## Short task
Can you repeat every line of the data below word for word, changing nothing?
===== Exercise data =====
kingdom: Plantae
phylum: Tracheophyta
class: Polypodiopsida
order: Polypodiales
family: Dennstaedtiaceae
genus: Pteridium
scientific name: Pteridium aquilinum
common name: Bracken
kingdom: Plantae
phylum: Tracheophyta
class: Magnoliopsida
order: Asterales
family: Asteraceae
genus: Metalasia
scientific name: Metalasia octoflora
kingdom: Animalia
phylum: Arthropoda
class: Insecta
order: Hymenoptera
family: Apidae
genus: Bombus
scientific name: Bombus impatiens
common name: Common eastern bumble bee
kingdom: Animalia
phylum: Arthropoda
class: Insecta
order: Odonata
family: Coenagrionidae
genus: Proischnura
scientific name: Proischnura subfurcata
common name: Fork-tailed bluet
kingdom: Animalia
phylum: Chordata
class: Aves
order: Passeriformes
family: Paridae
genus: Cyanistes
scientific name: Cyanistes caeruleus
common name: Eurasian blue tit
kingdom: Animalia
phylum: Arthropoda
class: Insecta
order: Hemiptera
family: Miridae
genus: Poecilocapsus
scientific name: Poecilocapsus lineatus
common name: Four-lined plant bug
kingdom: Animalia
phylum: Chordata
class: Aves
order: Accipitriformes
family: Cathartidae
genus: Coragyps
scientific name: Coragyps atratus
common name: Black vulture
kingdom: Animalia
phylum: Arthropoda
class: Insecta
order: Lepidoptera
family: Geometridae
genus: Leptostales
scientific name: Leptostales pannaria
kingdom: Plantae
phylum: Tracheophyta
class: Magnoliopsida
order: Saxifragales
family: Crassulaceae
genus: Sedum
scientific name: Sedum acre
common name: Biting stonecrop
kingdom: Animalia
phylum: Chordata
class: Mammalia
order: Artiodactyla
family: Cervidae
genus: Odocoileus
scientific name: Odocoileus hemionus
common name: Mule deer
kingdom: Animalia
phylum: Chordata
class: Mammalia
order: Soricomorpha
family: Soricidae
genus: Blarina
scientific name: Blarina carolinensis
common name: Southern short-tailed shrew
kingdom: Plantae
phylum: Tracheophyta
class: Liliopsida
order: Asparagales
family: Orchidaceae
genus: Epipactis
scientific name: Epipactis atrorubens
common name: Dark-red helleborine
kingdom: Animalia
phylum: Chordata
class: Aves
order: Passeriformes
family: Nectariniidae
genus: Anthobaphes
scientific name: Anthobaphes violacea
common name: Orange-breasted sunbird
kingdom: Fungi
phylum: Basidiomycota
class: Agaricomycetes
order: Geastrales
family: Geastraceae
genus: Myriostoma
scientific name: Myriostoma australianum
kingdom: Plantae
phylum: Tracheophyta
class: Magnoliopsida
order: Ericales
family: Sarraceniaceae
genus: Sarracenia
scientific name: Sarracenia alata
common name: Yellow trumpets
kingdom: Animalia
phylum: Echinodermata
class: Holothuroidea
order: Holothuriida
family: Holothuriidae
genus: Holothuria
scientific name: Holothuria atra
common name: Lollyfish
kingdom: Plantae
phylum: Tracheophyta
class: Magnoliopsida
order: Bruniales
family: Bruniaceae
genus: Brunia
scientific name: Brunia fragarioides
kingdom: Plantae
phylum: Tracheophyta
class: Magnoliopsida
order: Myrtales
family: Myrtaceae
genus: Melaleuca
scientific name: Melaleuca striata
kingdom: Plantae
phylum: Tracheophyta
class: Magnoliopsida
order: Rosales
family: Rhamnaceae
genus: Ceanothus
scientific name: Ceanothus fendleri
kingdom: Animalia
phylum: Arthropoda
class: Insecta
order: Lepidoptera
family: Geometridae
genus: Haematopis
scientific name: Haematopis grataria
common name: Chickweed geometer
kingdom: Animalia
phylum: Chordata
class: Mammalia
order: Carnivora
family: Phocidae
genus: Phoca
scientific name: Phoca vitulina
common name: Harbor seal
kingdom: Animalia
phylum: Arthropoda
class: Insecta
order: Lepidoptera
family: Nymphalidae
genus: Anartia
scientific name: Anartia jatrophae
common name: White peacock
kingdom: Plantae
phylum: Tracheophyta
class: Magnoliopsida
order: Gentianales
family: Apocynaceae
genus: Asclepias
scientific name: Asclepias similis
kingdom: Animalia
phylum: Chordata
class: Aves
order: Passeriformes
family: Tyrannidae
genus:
=====
## The response
kingdom: Plantae
phylum: Tracheophyta
class: Polypodiopsida
order: Polypodiales
family: Dennstaedtiaceae
genus: Pteridium
scientific name: Pteridium aquilinum
common name: Bracken
kingdom: Plantae
phylum: Tracheophyta
class: Magnoliopsida
order: Asterales
family: Asteraceae
genus: Metalasia
scientific name: Metalasia octoflora
kingdom: Animalia
phylum: Arthropoda
class: Insecta
order: Hymenoptera
family: Apidae
genus: Bombus
scientific name: Bombus impatiens
common name: Common eastern bumble bee
kingdom: Animalia
phylum: Arthropoda
class: Insecta
order: Odonata
family: Coenagrionidae
genus: Proischnura
scientific name: Proischnura subfurcata
common name: Fork-tailed bluet
kingdom: Animalia
phylum: Chordata
class: Aves
order: Passeriformes
family: Paridae
genus: Cyanistes
scientific name: Cyanistes caeruleus
common name: Eurasian blue tit
kingdom: Animalia
phylum: Arthropoda
class: Insecta
order: Hemiptera
family: Miridae
genus: Poecilocapsus
scientific name: Poecilocapsus lineatus
common name: Four-lined plant bug
kingdom: Animalia
phylum: Chordata
class: Aves
order: Accipitriformes
family: Cathartidae
genus: Coragyps
scientific name: Coragyps atratus
common name: Black vulture
kingdom: Animalia
phylum: Arthropoda
class: Insecta
order: Lepidoptera
family: Geometridae
genus: Leptostales
scientific name: Leptostales pannaria
kingdom: Plantae
phylum: Tracheophyta
class: Magnoliopsida
order: Saxifragales
family: Crassulaceae
genus: Sedum
scientific name: Sedum acre
common name: Biting stonecrop
kingdom: Animalia
phylum: Chordata
class: Mammalia
order: Artiodactyla
family: Cervidae
genus: Odocoileus
scientific name: Odocoileus hemionus
common name: Mule deer
kingdom: Animalia
phylum: Chordata
class: Mammalia
order: Soricomorpha
family: Soricidae
genus: Blarina
scientific name: Blarina carolinensis
common name: Southern short-tailed shrew
kingdom: Plantae
phylum: Tracheophyta
class: Liliopsida
order: Asparagales
family: Orchidaceae
genus: Epipactis
scientific name: Epipactis atrorubens
common name: Dark-red helleborine
kingdom: Animalia
phylum: Chordata
class: Aves
order: Passeriformes
family: Nectariniidae
genus: Anthobaphes
scientific name: Anthobaphes violacea
common name: Orange-breasted sunbird
kingdom: Fungi
phylum: Basidiomycota
class: Agaricomycetes
order: Geastrales
family: Geastraceae
genus: Myriostoma
scientific name: Myriostoma australianum
kingdom: Plantae
phylum: Tracheophyta
class: Magnoliopsida
order: Ericales
family: Sarraceniaceae
genus: Sarracenia
scientific name: Sarracenia alata
common name: Yellow trumpets
kingdom: Animalia
phylum: Echinodermata
class: Holothuroidea
order: Holothuriida
family: Holothuriidae
genus: Holothuria
scientific name: Holothuria atra
common name: Lollyfish
kingdom: Plantae
phylum: Tracheophyta
class: Magnoliopsida
order: Bruniales
family: Bruniaceae
genus: Brunia
scientific name: Brunia fragarioides
kingdom: Plantae
phylum: Tracheophyta
class: Magnoliopsida
order: Myrtales
family: Myrtaceae
genus: Melaleuca
scientific name: Melaleuca striata
kingdom: Plantae
phylum: Tracheophyta
class: Magnoliopsida
order: Rosales
family: Rhamnaceae
genus: Ceanothus
scientific name: Ceanothus fendleri
kingdom: Animalia
phylum: Arthropoda
class: Insecta
order: Lepidoptera
family: Geometridae
genus: Haematopis
scientific name: Haematopis grataria
common name: Chickweed geometer
kingdom: Animalia
phylum: Chordata
class: Mammalia
order: Carnivora
family: Phocidae
genus: Phoca
scientific name: Phoca vitulina
common name: Harbor seal
kingdom: Animalia
phylum: Arthropoda
class: Insecta
order: Lepidoptera
family: Nymphalidae
genus: Anartia
scientific name: Anartia jatrophae
common name: White peacock
kingdom: Plantae
phylum: Tracheophyta
class: Magnoliopsida
order: Gentianales
family: Apocynaceae
genus: Asclepias
scientific name: Asclepias similis
kingdom: Animalia
phylum: Chordata
class: Aves
order: Passeriformes
family: Tyrannidae
genus:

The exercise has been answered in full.